If all the trades a given fixed income trader made over a given period were completely uncorrelated, this wouldn’t be a problem. We could evaluate them individually using a simple model of bid-mid t-costs and sum them up. But this is an unrealistic scenario for most buy-side accounts. Quite often fixed income trades are highly correlated over time, either by direction or sector or even issue. As a result, each marginal piece of information tipped to the market has a direct, measurable impact on overall execution efficiency. Evaluating the entire execution strategy, holistically, against a source of reliable tick-data, hopefully from a neutral third-party, becomes critical.

In other markets, it is quite common to see execution strategies that span a variety of venues. In fact, an entire industry of EMSs has developed to manage this exact workflow. Traders might first seek liquidity from those with the least information cost (anonymous dark pools, for example), before moving to an algo or lit venue. RFQ might be a last resort. This evolution in execution preferences, and the establishment of venues, protocols, and tools that support it, is a direct and natural reaction of the changing reality of market structure.
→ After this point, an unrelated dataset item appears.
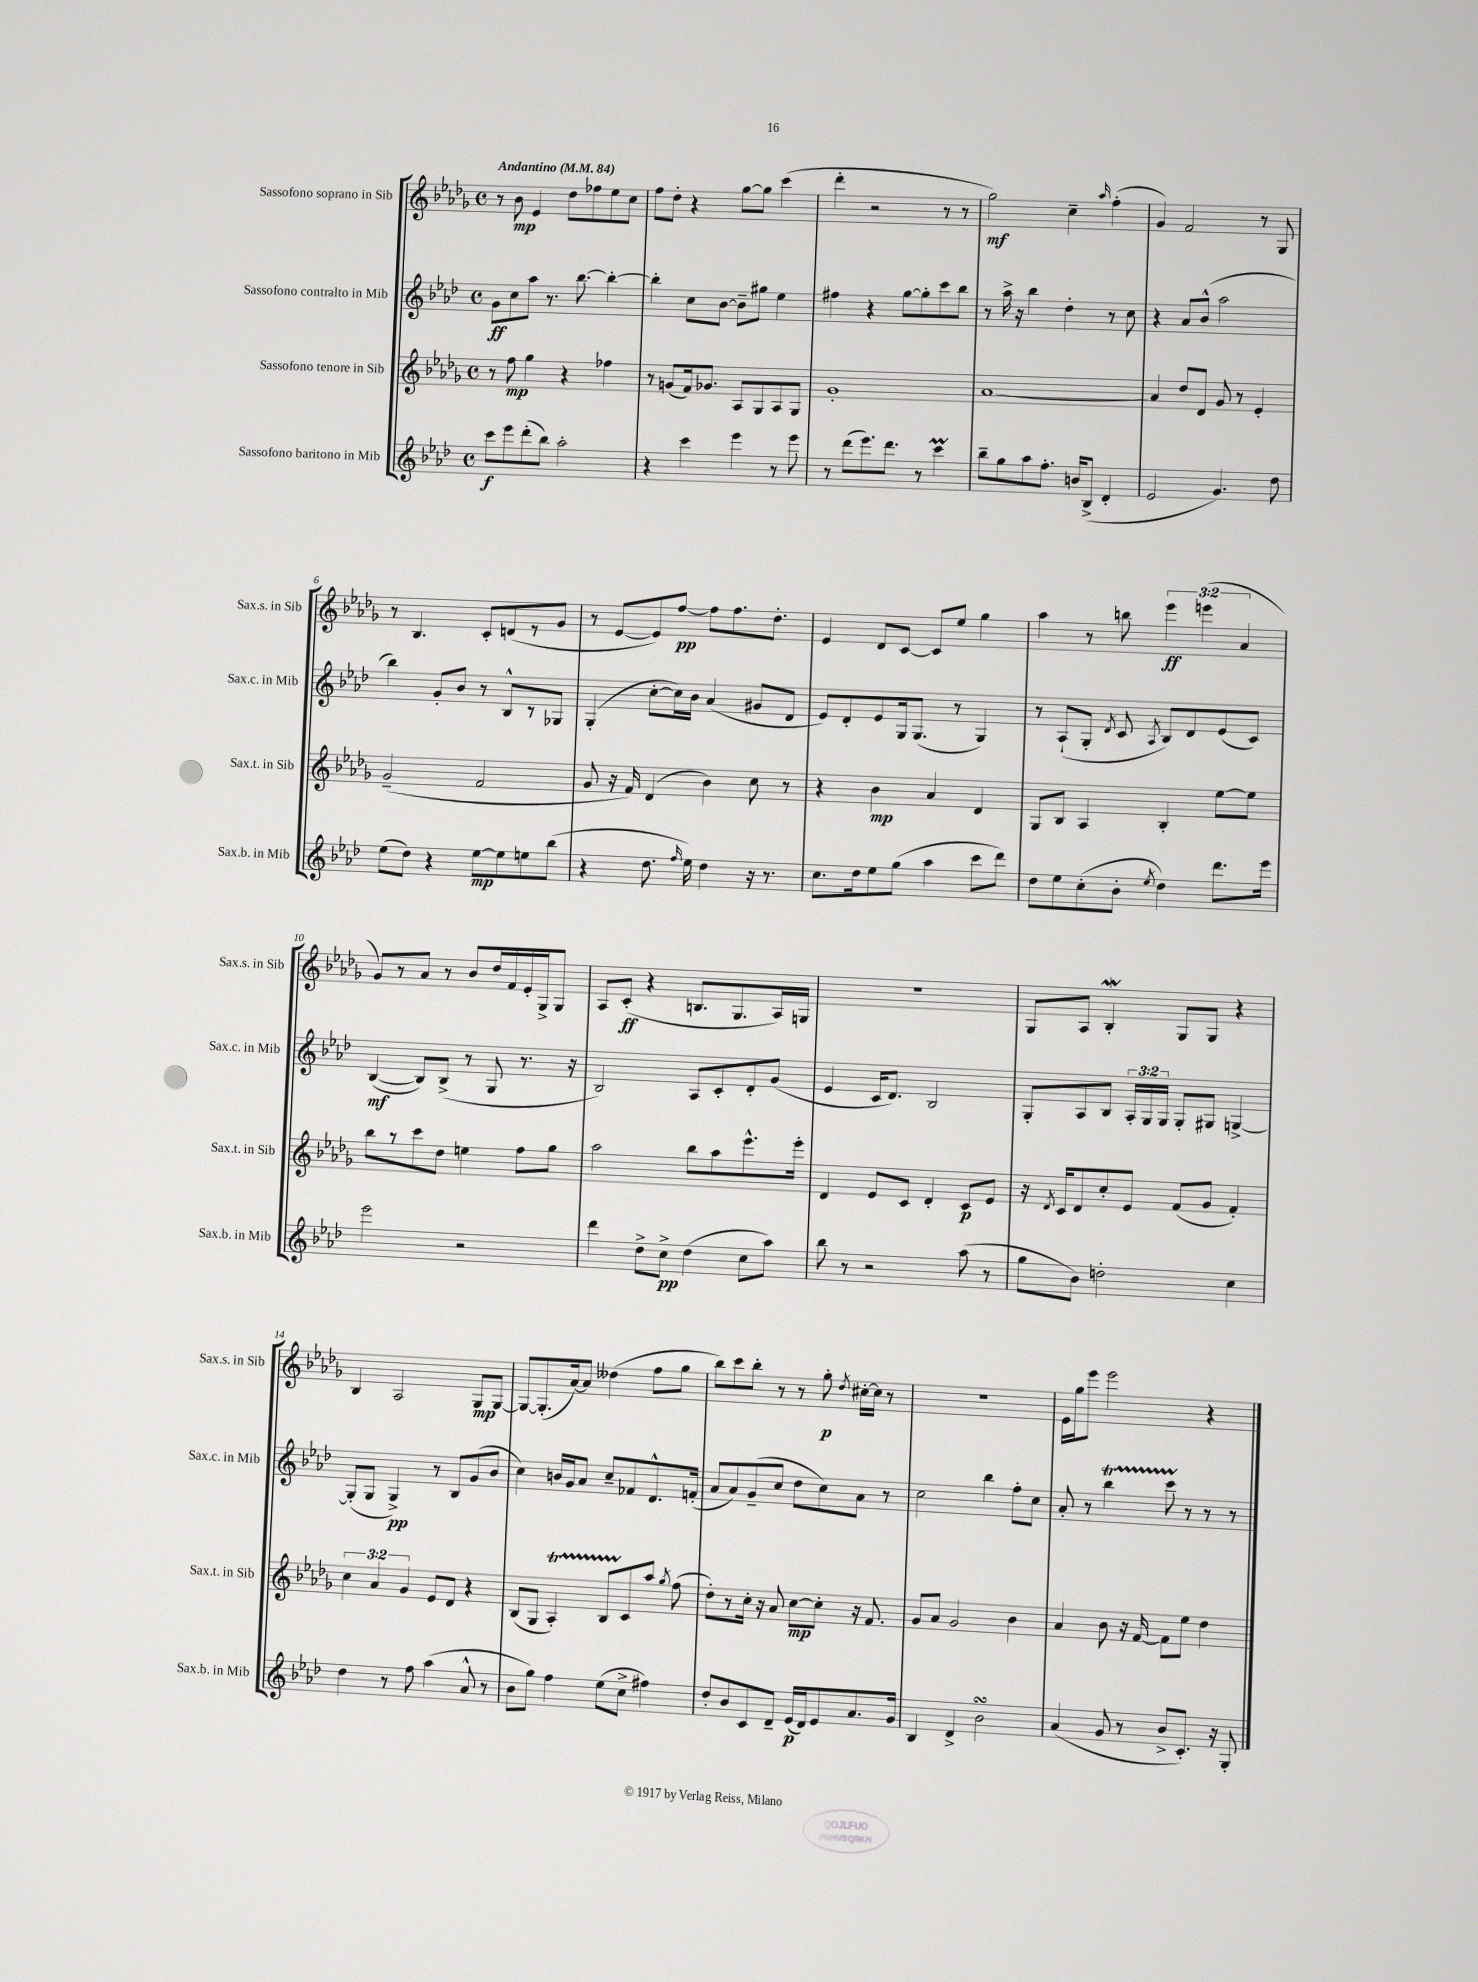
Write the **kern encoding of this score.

Which brings me back to the “lessons learned” in our first year here at OpenDoor. In the year since our launch, OpenDoor has handled tens of thousands of orders, supplying hundreds of billions of dollars (USD) in liquidity in off-the-runs and treasury inflation-protected securities (TIPS). When we launched, we thought that our main value proposition was that traders could trade at mid-market prices, often receiving price improvements when orders crossed. What we’ve heard, consistently, was that clients really valued trading at mid-market prices anonymously, with no penalty for disclosing full-size and best level. Many have likened it to a “free option” at liquidity, and the analysis we’ve done supports this view. Given the many execution options available in other highly liquid markets, perhaps the most surprising question we’ve heard over the past year is “What took you so long?”